● Exercise brief: Scan the data below for the string "attiva". Show every line where it turns up.

● Source data:
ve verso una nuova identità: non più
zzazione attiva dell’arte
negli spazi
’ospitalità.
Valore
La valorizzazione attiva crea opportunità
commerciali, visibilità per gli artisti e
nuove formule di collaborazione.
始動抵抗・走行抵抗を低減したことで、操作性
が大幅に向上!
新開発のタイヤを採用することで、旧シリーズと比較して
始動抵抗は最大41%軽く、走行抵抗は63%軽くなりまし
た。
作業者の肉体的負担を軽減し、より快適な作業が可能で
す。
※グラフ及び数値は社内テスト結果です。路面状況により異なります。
---
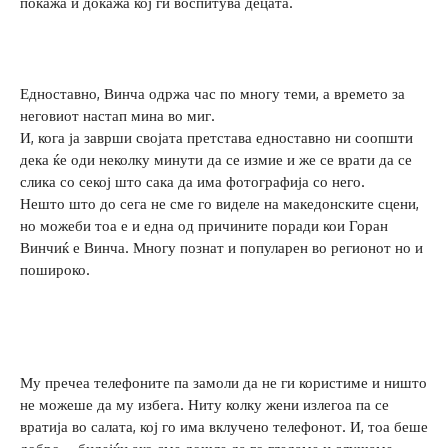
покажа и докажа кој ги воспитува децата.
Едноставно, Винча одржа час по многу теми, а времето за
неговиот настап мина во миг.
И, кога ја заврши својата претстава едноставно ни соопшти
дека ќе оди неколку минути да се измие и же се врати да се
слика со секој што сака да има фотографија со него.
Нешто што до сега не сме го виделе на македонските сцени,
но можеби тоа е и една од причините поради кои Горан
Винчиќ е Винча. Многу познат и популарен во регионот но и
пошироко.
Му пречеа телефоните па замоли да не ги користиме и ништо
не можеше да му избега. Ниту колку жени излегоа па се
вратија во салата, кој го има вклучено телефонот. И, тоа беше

● Result of this exercise:
zzazione attiva dell’arte
La valorizzazione attiva crea opportunità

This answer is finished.